Investors were also looking ahead to the meeting of the G7 this weekend for signs that the governments of the leading industrial economies would come up with further co-ordinated measures to tackle the crisis.
Alan Ruskin, strategist at RBS Greenwich, said: "The idea of a bank holiday only makes sense if the G7 needs to buy the time to come up with the specifics. A holiday as a circuit breaker simply to calm the market down with no interim actions would probably do more harm than good."

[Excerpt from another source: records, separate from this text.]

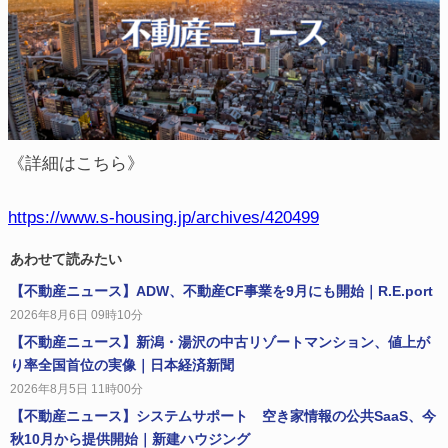
《詳細はこちら》
https://www.s-housing.jp/archives/420499
あわせて読みたい
【不動産ニュース】ADW、不動産CF事業を9月にも開始｜R.E.port
2026年8月6日 09時10分
【不動産ニュース】新潟・湯沢の中古リゾートマンション、値上が
り率全国首位の実像｜日本経済新聞
2026年8月5日 11時00分
【不動産ニュース】システムサポート 空き家情報の公共SaaS、今
秋10月から提供開始｜新建ハウジング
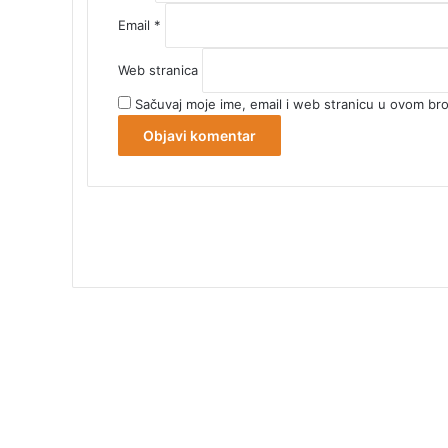
Email
*
Web stranica
Sačuvaj moje ime, email i web stranicu u ovom b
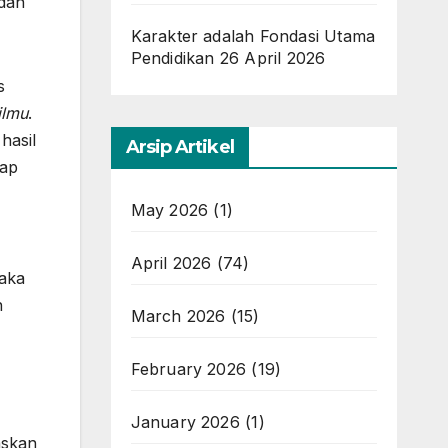
 dan
Karakter adalah Fondasi Utama
Pendidikan
26 April 2026
s
ilmu
.
hasil
Arsip Artikel
hap
May 2026
(1)
April 2026
(74)
maka
n
March 2026
(15)
February 2026
(19)
January 2026
(1)
askan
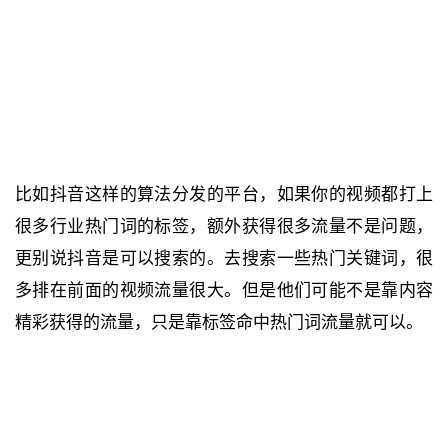
比如抖音这样的算法分发的平台，如果你的视频都打上
很多行业热门词的标签，额外获得很多流量不是问题，
更别说抖音是可以搜索的。去搜索一些热门关键词，很
多排在前面的视频流量很大。但是他们可能不是靠内容
精彩获得的流量，只是靠标签命中热门词流量就可以。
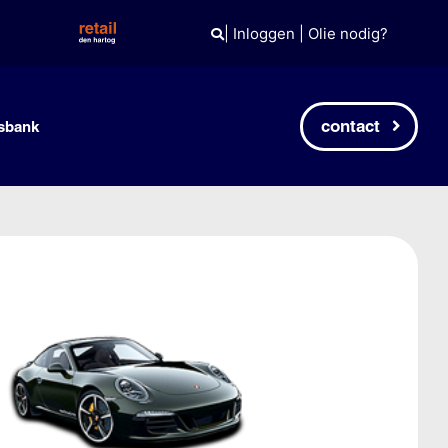
|
Inloggen
|
Olie nodig?
contact
sbank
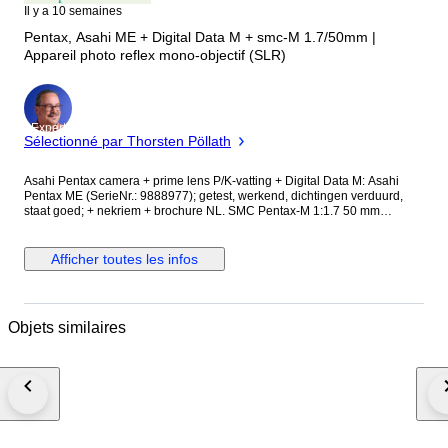
Il y a 10 semaines
Pentax, Asahi ME + Digital Data M + smc-M 1.7/50mm |
Appareil photo reflex mono-objectif (SLR)
Expert
Sélectionné par Thorsten Pöllath
Asahi Pentax camera + prime lens P/K-vatting + Digital Data M: Asahi
Pentax ME (SerieNr.: 9888977); getest, werkend, dichtingen verduurd,
staat goed; + nekriem + brochure NL. SMC Pentax-M 1:1.7 50 mm
(SerieNr.: 2845737); getest, werkend, stof in lens, staat goed; + voordop +
zonnekap rubber + Vivitar 49 mm UV-HAZE filter. Pentax Digital Data M;
NIET getest op toestel, werking waarschijnlijk, staat goed. De foto’s en de
Afficher toutes les infos
beschrijving geven een goede kijk op de uiterlijke staat van het materiaal.
****************** Als een item niet getest is of alleen voor
onderdelen/verzameling/reparatie wordt aangeboden ligt het risico bij de
koper. De items in deze veiling worden dus verkocht AS-IS. Dat wil
Objets similaires
zeggen dat er na de koop, geen claim mogelijk is op werking en/of het
uiterlijk van de items. ****************** Belangrijk: De onderstaande info
werd opgezocht met gebruik van AI en kan fouten bevatten! De Asahi
Pentax ME (1977) is een van de meest compacte 35mm-filmcamera's ooit
gemaakt. Het is een spiegelreflexcamera (SLR) die bijna volledig op de
automatische piloot werkt, wat hem ideaal maakt voor snelle
straatfotografie of beginners. Belichting: Werkt met diafragmaprioriteit (Av-
modus). Jij kiest de lensopening, de camera kiest automatisch de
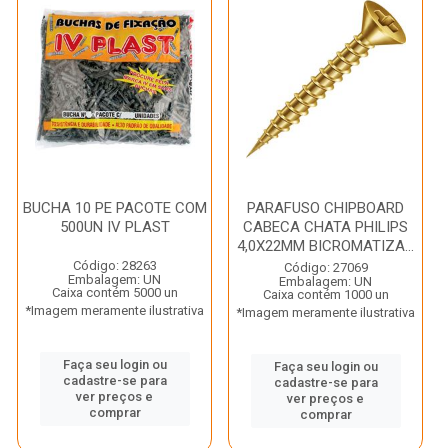
BUCHA 10 PE PACOTE COM
PARAFUSO CHIPBOARD
500UN IV PLAST
CABECA CHATA PHILIPS
4,0X22MM BICROMATIZA...
Código: 28263
Código: 27069
Embalagem: UN
Embalagem: UN
Caixa contém 5000 un
Caixa contém 1000 un
*Imagem meramente ilustrativa
*Imagem meramente ilustrativa
Faça seu login ou
Faça seu login ou
cadastre-se para
cadastre-se para
ver preços e
ver preços e
comprar
comprar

Foreign Exchange Analytics' David Gilmore says markets should prepare for another coordinated rate cut next week, and this time, he predicts Japan, with its 0.5 pct benchmark rate, will participate. He adds that 'while I would not (count) on a global bank holiday next week, one would make sense to me,' particularly with scheduled U.S. and Japanese bank holidays on Monday . 'Again this is a remote option, but not to be ruled out.' The main focus, he says, must be on 'government efforts to restore solvency in the banking system, and that process will be taking place in Washington not on Wall Street.'
If ever a weekend offered fair promise for declaring a bank holiday, it's this one. First, the G7 finance "ministers" are meeting in Washington, no doubt to talk about "restructuring the international financial architecture", which our masters have long longed to do. Second, it's a long holiday weekend, and the yankee government always likes to throw its surprise parties on weekends, when nobody can do anything to protect himself. Third, they haven't staunched the bleeding in the system yet. Listen, I am not predicting they'll declare a bank holiday, but it's a possibility, so pick up some extra cash tomorrow, like, a couple of month's living expenses.
Same as the 1930s?
Merely a temporary inconvenience -- that's how Saginaw businessmen looked on the eight-day bank holiday ordered by Gov. William A. Comstock on Valentine's Day 1933. The stock market crashed a few years before, real estate values were falling at alarming rates, and they agreed they had to do something.
But when less than a month later President Franklin D. Roosevelt ordered a national four-day time-out, even the most confident realized dire times were ahead. Only 207 of Michigan's 436 state banks and trust companies reopened their doors.
In Saginaw, two out of the city's three financial institutions permanently closed, and it took 10 years before Peoples American State Bank and Bank of Saginaw customers received their full deposits back.
Sound familiar? Could it happen again?
Yes, said Harold E. Evans, the retired chief financial officer for the former Second National Bank, Saginaw's sole survivor of the 1933 crash. But today's threat comes more from long-term loans made on short-term funds, he said, than the pledging of stocks to groups that in 1933 caused banks to fall like a house of cards.